Stored data entries
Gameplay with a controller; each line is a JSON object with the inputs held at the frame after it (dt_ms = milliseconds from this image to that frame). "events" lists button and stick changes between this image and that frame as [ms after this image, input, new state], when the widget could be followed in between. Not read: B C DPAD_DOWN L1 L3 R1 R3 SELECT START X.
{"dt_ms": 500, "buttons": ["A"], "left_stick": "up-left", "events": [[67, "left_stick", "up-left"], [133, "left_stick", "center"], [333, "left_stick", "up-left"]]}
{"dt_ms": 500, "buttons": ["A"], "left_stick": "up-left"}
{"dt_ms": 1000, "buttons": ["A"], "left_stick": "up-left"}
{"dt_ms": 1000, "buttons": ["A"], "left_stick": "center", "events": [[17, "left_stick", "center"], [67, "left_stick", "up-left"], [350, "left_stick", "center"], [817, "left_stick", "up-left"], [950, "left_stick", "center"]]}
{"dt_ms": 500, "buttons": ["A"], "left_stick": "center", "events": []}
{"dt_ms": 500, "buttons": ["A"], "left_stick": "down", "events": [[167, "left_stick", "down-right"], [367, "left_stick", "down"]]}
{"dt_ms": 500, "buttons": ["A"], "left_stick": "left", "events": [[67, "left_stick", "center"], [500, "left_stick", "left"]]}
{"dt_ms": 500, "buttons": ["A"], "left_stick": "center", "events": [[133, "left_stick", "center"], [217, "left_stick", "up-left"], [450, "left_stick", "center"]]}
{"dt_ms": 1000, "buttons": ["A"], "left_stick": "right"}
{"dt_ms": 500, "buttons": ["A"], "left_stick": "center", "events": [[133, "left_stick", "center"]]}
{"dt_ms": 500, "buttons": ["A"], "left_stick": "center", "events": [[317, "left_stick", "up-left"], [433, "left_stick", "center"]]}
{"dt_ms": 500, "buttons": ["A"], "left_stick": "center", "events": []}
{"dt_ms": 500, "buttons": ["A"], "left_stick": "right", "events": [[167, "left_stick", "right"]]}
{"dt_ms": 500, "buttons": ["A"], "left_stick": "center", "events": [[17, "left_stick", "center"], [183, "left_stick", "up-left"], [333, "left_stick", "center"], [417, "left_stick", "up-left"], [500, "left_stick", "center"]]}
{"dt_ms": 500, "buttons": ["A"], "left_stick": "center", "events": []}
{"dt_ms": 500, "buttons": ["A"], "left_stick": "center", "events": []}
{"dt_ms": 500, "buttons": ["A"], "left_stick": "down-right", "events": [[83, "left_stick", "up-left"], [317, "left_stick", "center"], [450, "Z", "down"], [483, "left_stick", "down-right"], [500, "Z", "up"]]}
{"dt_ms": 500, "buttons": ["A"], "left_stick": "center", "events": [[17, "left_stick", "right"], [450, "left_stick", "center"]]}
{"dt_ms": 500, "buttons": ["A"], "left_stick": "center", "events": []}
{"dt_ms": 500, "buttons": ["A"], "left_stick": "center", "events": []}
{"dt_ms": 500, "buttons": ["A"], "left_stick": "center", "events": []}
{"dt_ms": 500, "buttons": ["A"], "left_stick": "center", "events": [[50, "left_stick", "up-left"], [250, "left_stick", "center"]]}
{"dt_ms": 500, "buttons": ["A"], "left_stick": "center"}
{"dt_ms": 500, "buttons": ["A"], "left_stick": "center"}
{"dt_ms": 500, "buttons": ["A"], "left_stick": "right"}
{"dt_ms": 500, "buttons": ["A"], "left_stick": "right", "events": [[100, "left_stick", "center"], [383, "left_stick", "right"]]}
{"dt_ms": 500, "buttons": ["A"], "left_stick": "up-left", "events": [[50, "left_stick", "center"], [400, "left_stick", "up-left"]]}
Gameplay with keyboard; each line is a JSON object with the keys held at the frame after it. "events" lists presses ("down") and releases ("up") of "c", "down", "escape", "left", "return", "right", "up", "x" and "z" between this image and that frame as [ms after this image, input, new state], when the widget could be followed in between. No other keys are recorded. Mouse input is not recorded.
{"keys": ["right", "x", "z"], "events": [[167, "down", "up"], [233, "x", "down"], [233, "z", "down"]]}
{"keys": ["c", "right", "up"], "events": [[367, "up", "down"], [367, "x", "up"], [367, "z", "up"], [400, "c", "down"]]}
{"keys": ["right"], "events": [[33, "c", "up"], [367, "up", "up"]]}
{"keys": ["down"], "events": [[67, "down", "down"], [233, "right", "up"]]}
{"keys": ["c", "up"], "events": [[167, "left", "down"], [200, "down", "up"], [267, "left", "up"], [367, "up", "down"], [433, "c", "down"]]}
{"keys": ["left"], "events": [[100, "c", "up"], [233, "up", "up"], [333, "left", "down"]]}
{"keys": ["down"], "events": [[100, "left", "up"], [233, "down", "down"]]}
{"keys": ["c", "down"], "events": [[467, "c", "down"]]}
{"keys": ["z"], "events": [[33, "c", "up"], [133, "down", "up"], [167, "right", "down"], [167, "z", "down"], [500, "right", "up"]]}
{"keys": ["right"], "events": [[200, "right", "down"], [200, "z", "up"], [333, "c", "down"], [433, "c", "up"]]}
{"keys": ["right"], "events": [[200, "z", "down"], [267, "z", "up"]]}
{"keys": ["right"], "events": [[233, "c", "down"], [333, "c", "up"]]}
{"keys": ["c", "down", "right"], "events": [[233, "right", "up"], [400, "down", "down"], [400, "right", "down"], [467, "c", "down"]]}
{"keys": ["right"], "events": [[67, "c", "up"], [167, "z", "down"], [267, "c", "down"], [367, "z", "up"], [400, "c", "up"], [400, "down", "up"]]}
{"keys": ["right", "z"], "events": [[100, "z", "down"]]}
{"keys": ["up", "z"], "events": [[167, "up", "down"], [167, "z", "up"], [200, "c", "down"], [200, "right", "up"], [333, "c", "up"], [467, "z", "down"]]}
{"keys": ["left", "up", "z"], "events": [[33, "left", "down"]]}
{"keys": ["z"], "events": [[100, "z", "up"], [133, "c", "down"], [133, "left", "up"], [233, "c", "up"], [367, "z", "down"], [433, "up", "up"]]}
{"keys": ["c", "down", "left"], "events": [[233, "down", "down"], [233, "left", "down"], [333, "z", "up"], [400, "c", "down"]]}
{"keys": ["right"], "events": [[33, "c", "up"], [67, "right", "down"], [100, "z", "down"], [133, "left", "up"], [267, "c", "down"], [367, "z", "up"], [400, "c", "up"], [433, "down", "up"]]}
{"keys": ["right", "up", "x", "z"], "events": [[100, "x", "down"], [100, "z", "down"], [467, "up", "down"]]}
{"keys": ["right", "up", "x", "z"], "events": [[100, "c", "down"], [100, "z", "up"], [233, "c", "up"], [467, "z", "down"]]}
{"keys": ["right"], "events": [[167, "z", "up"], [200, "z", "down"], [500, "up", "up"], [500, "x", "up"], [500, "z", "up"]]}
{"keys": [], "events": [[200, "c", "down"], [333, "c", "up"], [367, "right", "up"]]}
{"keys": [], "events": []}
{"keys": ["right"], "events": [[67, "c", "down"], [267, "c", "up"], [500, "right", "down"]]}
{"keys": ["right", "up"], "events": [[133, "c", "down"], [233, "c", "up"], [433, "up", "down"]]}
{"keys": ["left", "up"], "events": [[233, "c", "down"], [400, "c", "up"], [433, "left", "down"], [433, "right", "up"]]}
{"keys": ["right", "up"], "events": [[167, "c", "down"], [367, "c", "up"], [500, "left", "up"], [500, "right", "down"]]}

REQUIREMENT: Transcribe the entries above, every line exactly as it reads.

EXPECTED OUTPUT:
Gameplay with a controller; each line is a JSON object with the inputs held at the frame after it (dt_ms = milliseconds from this image to that frame). "events" lists button and stick changes between this image and that frame as [ms after this image, input, new state], when the widget could be followed in between. Not read: B C DPAD_DOWN L1 L3 R1 R3 SELECT START X.
{"dt_ms": 500, "buttons": ["A"], "left_stick": "up-left", "events": [[67, "left_stick", "up-left"], [133, "left_stick", "center"], [333, "left_stick", "up-left"]]}
{"dt_ms": 500, "buttons": ["A"], "left_stick": "up-left"}
{"dt_ms": 1000, "buttons": ["A"], "left_stick": "up-left"}
{"dt_ms": 1000, "buttons": ["A"], "left_stick": "center", "events": [[17, "left_stick", "center"], [67, "left_stick", "up-left"], [350, "left_stick", "center"], [817, "left_stick", "up-left"], [950, "left_stick", "center"]]}
{"dt_ms": 500, "buttons": ["A"], "left_stick": "center", "events": []}
{"dt_ms": 500, "buttons": ["A"], "left_stick": "down", "events": [[167, "left_stick", "down-right"], [367, "left_stick", "down"]]}
{"dt_ms": 500, "buttons": ["A"], "left_stick": "left", "events": [[67, "left_stick", "center"], [500, "left_stick", "left"]]}
{"dt_ms": 500, "buttons": ["A"], "left_stick": "center", "events": [[133, "left_stick", "center"], [217, "left_stick", "up-left"], [450, "left_stick", "center"]]}
{"dt_ms": 1000, "buttons": ["A"], "left_stick": "right"}
{"dt_ms": 500, "buttons": ["A"], "left_stick": "center", "events": [[133, "left_stick", "center"]]}
{"dt_ms": 500, "buttons": ["A"], "left_stick": "center", "events": [[317, "left_stick", "up-left"], [433, "left_stick", "center"]]}
{"dt_ms": 500, "buttons": ["A"], "left_stick": "center", "events": []}
{"dt_ms": 500, "buttons": ["A"], "left_stick": "right", "events": [[167, "left_stick", "right"]]}
{"dt_ms": 500, "buttons": ["A"], "left_stick": "center", "events": [[17, "left_stick", "center"], [183, "left_stick", "up-left"], [333, "left_stick", "center"], [417, "left_stick", "up-left"], [500, "left_stick", "center"]]}
{"dt_ms": 500, "buttons": ["A"], "left_stick": "center", "events": []}
{"dt_ms": 500, "buttons": ["A"], "left_stick": "center", "events": []}
{"dt_ms": 500, "buttons": ["A"], "left_stick": "down-right", "events": [[83, "left_stick", "up-left"], [317, "left_stick", "center"], [450, "Z", "down"], [483, "left_stick", "down-right"], [500, "Z", "up"]]}
{"dt_ms": 500, "buttons": ["A"], "left_stick": "center", "events": [[17, "left_stick", "right"], [450, "left_stick", "center"]]}
{"dt_ms": 500, "buttons": ["A"], "left_stick": "center", "events": []}
{"dt_ms": 500, "buttons": ["A"], "left_stick": "center", "events": []}
{"dt_ms": 500, "buttons": ["A"], "left_stick": "center", "events": []}
{"dt_ms": 500, "buttons": ["A"], "left_stick": "center", "events": [[50, "left_stick", "up-left"], [250, "left_stick", "center"]]}
{"dt_ms": 500, "buttons": ["A"], "left_stick": "center"}
{"dt_ms": 500, "buttons": ["A"], "left_stick": "center"}
{"dt_ms": 500, "buttons": ["A"], "left_stick": "right"}
{"dt_ms": 500, "buttons": ["A"], "left_stick": "right", "events": [[100, "left_stick", "center"], [383, "left_stick", "right"]]}
{"dt_ms": 500, "buttons": ["A"], "left_stick": "up-left", "events": [[50, "left_stick", "center"], [400, "left_stick", "up-left"]]}
Gameplay with keyboard; each line is a JSON object with the keys held at the frame after it. "events" lists presses ("down") and releases ("up") of "c", "down", "escape", "left", "return", "right", "up", "x" and "z" between this image and that frame as [ms after this image, input, new state], when the widget could be followed in between. No other keys are recorded. Mouse input is not recorded.
{"keys": ["right", "x", "z"], "events": [[167, "down", "up"], [233, "x", "down"], [233, "z", "down"]]}
{"keys": ["c", "right", "up"], "events": [[367, "up", "down"], [367, "x", "up"], [367, "z", "up"], [400, "c", "down"]]}
{"keys": ["right"], "events": [[33, "c", "up"], [367, "up", "up"]]}
{"keys": ["down"], "events": [[67, "down", "down"], [233, "right", "up"]]}
{"keys": ["c", "up"], "events": [[167, "left", "down"], [200, "down", "up"], [267, "left", "up"], [367, "up", "down"], [433, "c", "down"]]}
{"keys": ["left"], "events": [[100, "c", "up"], [233, "up", "up"], [333, "left", "down"]]}
{"keys": ["down"], "events": [[100, "left", "up"], [233, "down", "down"]]}
{"keys": ["c", "down"], "events": [[467, "c", "down"]]}
{"keys": ["z"], "events": [[33, "c", "up"], [133, "down", "up"], [167, "right", "down"], [167, "z", "down"], [500, "right", "up"]]}
{"keys": ["right"], "events": [[200, "right", "down"], [200, "z", "up"], [333, "c", "down"], [433, "c", "up"]]}
{"keys": ["right"], "events": [[200, "z", "down"], [267, "z", "up"]]}
{"keys": ["right"], "events": [[233, "c", "down"], [333, "c", "up"]]}
{"keys": ["c", "down", "right"], "events": [[233, "right", "up"], [400, "down", "down"], [400, "right", "down"], [467, "c", "down"]]}
{"keys": ["right"], "events": [[67, "c", "up"], [167, "z", "down"], [267, "c", "down"], [367, "z", "up"], [400, "c", "up"], [400, "down", "up"]]}
{"keys": ["right", "z"], "events": [[100, "z", "down"]]}
{"keys": ["up", "z"], "events": [[167, "up", "down"], [167, "z", "up"], [200, "c", "down"], [200, "right", "up"], [333, "c", "up"], [467, "z", "down"]]}
{"keys": ["left", "up", "z"], "events": [[33, "left", "down"]]}
{"keys": ["z"], "events": [[100, "z", "up"], [133, "c", "down"], [133, "left", "up"], [233, "c", "up"], [367, "z", "down"], [433, "up", "up"]]}
{"keys": ["c", "down", "left"], "events": [[233, "down", "down"], [233, "left", "down"], [333, "z", "up"], [400, "c", "down"]]}
{"keys": ["right"], "events": [[33, "c", "up"], [67, "right", "down"], [100, "z", "down"], [133, "left", "up"], [267, "c", "down"], [367, "z", "up"], [400, "c", "up"], [433, "down", "up"]]}
{"keys": ["right", "up", "x", "z"], "events": [[100, "x", "down"], [100, "z", "down"], [467, "up", "down"]]}
{"keys": ["right", "up", "x", "z"], "events": [[100, "c", "down"], [100, "z", "up"], [233, "c", "up"], [467, "z", "down"]]}
{"keys": ["right"], "events": [[167, "z", "up"], [200, "z", "down"], [500, "up", "up"], [500, "x", "up"], [500, "z", "up"]]}
{"keys": [], "events": [[200, "c", "down"], [333, "c", "up"], [367, "right", "up"]]}
{"keys": [], "events": []}
{"keys": ["right"], "events": [[67, "c", "down"], [267, "c", "up"], [500, "right", "down"]]}
{"keys": ["right", "up"], "events": [[133, "c", "down"], [233, "c", "up"], [433, "up", "down"]]}
{"keys": ["left", "up"], "events": [[233, "c", "down"], [400, "c", "up"], [433, "left", "down"], [433, "right", "up"]]}
{"keys": ["right", "up"], "events": [[167, "c", "down"], [367, "c", "up"], [500, "left", "up"], [500, "right", "down"]]}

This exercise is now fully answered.